最近在做接口测试时用到了 requests 库做网络请求的client,使用过程中遇到了一些困惑,经过查阅文档和源码,特作如下总结,限于水平,难免有所纰漏,希望读者给予更正建议。

现象

在做微信请求时,报了如下错误:

image.png

代码如下:

  1. def create_department(self):
  2. url = 'https://qyapi.weixin.qq.com/cgi-bin/department/create'
  3. params = {"access_token": WeChat.get_token()}
  4. json_obj = {
  5. 'name': "广州研发中心",
  6. "parentid": 1,
  7. "order": 1
  8. }
  9. r = requests.post(url, params=params, data=json_obj).json()
  10. logging.info("创建部门结果:%s " %r)
  11. return r

根据如上现象,我推测时data出了问题。

排查问题

经过chares抓包

image.png
image.png
发现:
content-type:’application/x-www-form-urlencode’,
request body:’name=XXX&parentid=1&order=1’

该用json传可以解决上面的问题,应该是微信服务器,只处理json格式请求体。虽然问题解决了,但这激起了我的好奇心,为什么data是个字典,却被urlencode了呢?源码里做了什么处理?

HTTP的post方法

回忆下HTTP的 post 方法:其主要用于发送数据(request body )给服务器。 而数据的MIME类型charset等,由 Content-Type 首部指定(理论上不能为空,因为服务端需要根据类型进行解析)。

常用的 content-type 有四种:

  • application/json
  • application/``x-www-form-urlencoded: 数据被编码成以 '&' 分隔的键-值对, 同时以 '=' 分隔键和值. 非字母或数字的字符会被 percent-encoding: 这也就是为什么这种类型不支持二进制数据的原因 (应使用 multipart/form-data 代替).
  • multipart/form-data
  • text/plain

requests源码部分

一步一步找到相关源码:

  1. def post(url, data=None, json=None, **kwargs):
  2. request('post', url, data=data, json=json, **kwargs)
  3. session.request(method=method, url=url, **kwargs)
  4. prep = self.prepare_request(req)
  5. def prepare(self,method=None, url=None, headers=None, files=None, data=None,params=None, auth=None, cookies=None, hooks=None, json=None):
  6. self.prepare_body(data, files, json)
 def prepare_body(self, data, files, json=None):
        """Prepares the given HTTP body data."""

        # Check if file, fo, generator, iterator.
        # If not, run through normal process.

        # Nottin' on you.
        body = None
        content_type = None

        if not data and json is not None:
            # urllib3 requires a bytes-like body. Python 2's json.dumps
            # provides this natively, but Python 3 gives a Unicode string.
            content_type = 'application/json'
            body = complexjson.dumps(json)
            if not isinstance(body, bytes):
                body = body.encode('utf-8')

        is_stream = all([
            hasattr(data, '__iter__'),
            not isinstance(data, (basestring, list, tuple, Mapping))
        ])

        try:
            length = super_len(data)
        except (TypeError, AttributeError, UnsupportedOperation):
            length = None

        if is_stream:
            body = data

            if getattr(body, 'tell', None) is not None:
                # Record the current file position before reading.
                # This will allow us to rewind a file in the event
                # of a redirect.
                try:
                    self._body_position = body.tell()
                except (IOError, OSError):
                    # This differentiates from None, allowing us to catch
                    # a failed `tell()` later when trying to rewind the body
                    self._body_position = object()

○ ○ ○

• _任务_
将上文关于 requests 库的文章从“requests源码部分”到“self.prepare_body(data, files, json)”一字不改地输出。

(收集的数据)
○ ○ ○

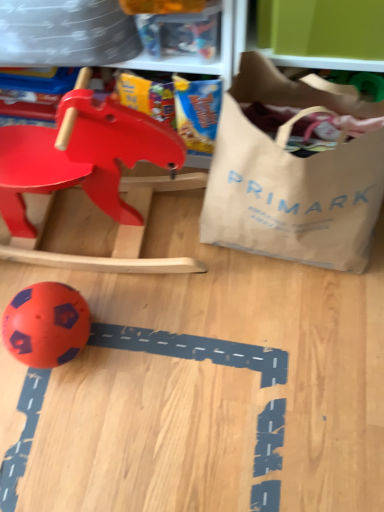
I want to click on vacant area that is in front of brown paper bag at right, so click(287, 346).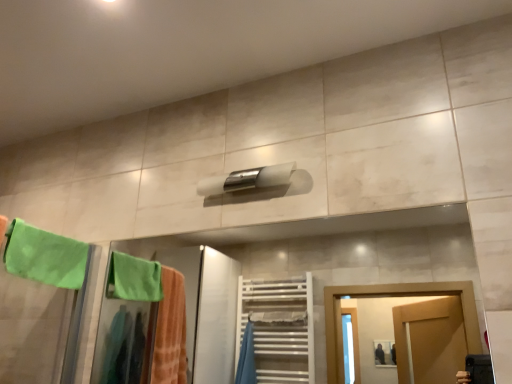
Describe the element at coordinates (45, 256) in the screenshot. The image size is (512, 384). I see `green cotton towel at left` at that location.

Identify the location of green cotton towel at left. The height and width of the screenshot is (384, 512). (45, 256).

In order to face green cotton towel at left, should I rotate leftwards or rightwards?

To align with it, rotate left about 25.355°.

Find the location of a particular element. Image resolution: width=512 pixels, height=384 pixels. green cotton towel at left is located at coordinates (45, 256).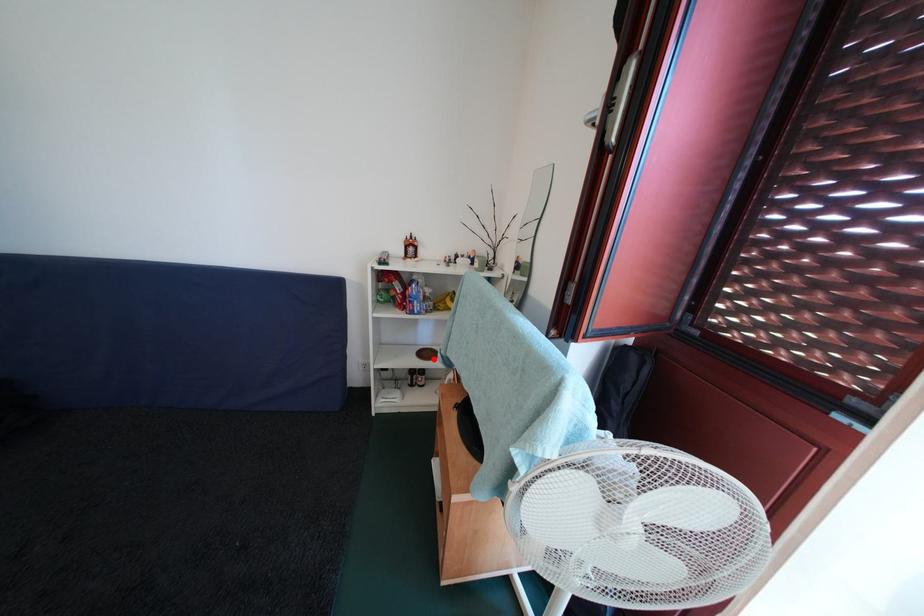
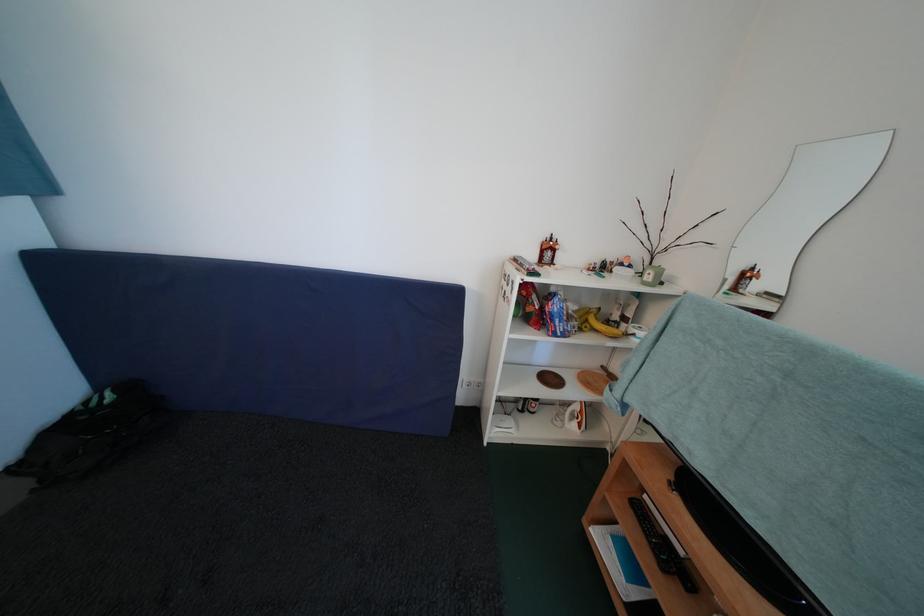
Question: A red point is marked in image1. In image2, is the corresponding 3D point closer to the camera or farther? Reply with the corresponding letter.

Choices:
 (A) The corresponding 3D point is closer.
 (B) The corresponding 3D point is farther.

Answer: (A)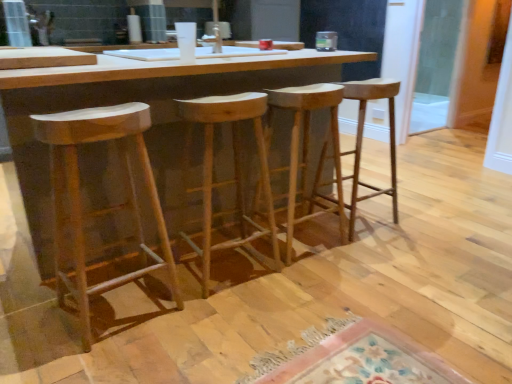
Where is `unoccupied area in front of natural wood stool at center, the 1th stool in the right-to-left sequence`? This screenshot has height=384, width=512. unoccupied area in front of natural wood stool at center, the 1th stool in the right-to-left sequence is located at coordinates (374, 253).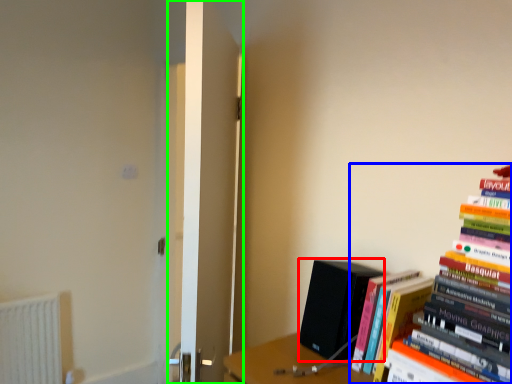
Question: Considering the real-world distances, which object is closest to paperback book (highlighted by a red box)? book (highlighted by a blue box) or door (highlighted by a green box).

Choices:
 (A) book
 (B) door

Answer: (A)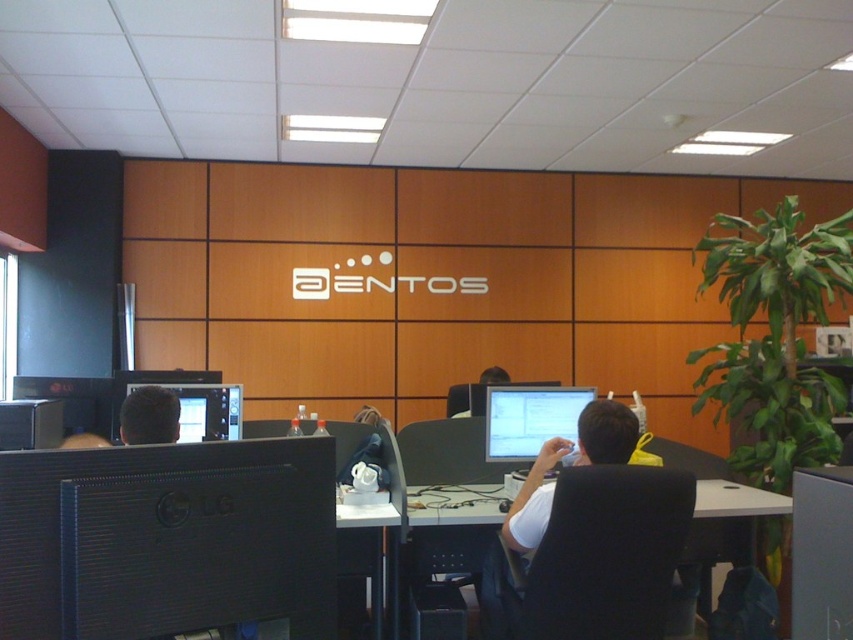
Question: Is black glossy monitor at lower left wider than matte black monitor at center?

Choices:
 (A) no
 (B) yes

Answer: (A)

Question: Which of the following is the farthest from the observer?

Choices:
 (A) matte black monitor at center
 (B) white plastic table at center

Answer: (A)

Question: Which point is closer to the camera taking this photo?

Choices:
 (A) (198, 563)
 (B) (238, 417)
 (C) (561, 396)

Answer: (A)

Question: Does black glossy monitor at lower left appear under matte black monitor at left?

Choices:
 (A) yes
 (B) no

Answer: (A)

Question: Considering the real-world distances, which object is closest to the matte black monitor at center?

Choices:
 (A) black glossy monitor at lower left
 (B) matte black monitor at left
 (C) white plastic table at center

Answer: (C)

Question: Can you confirm if white plastic table at center is positioned to the left of matte black monitor at left?

Choices:
 (A) no
 (B) yes

Answer: (A)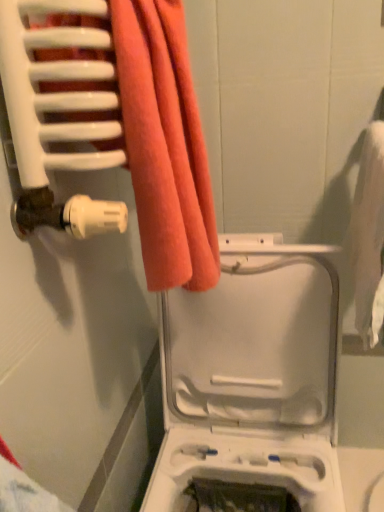
This screenshot has height=512, width=384. Describe the element at coordinates (165, 145) in the screenshot. I see `coral soft towel at upper left` at that location.

In order to click on coral soft towel at upper left in this screenshot , I will do `click(165, 145)`.

Find the location of a particular element. coral soft towel at upper left is located at coordinates (165, 145).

○ ○ ○

• _答案如下_
requests源码部分

一步一步找到相关源码:

  1. def post(url, data=None, json=None, **kwargs):
  2. request('post', url, data=data, json=json, **kwargs)
  3. session.request(method=method, url=url, **kwargs)
  4. prep = self.prepare_request(req)
  5. def prepare(self,method=None, url=None, headers=None, files=None, data=None,params=None, auth=None, cookies=None, hooks=None, json=None):
  6. self.prepare_body(data, files, json)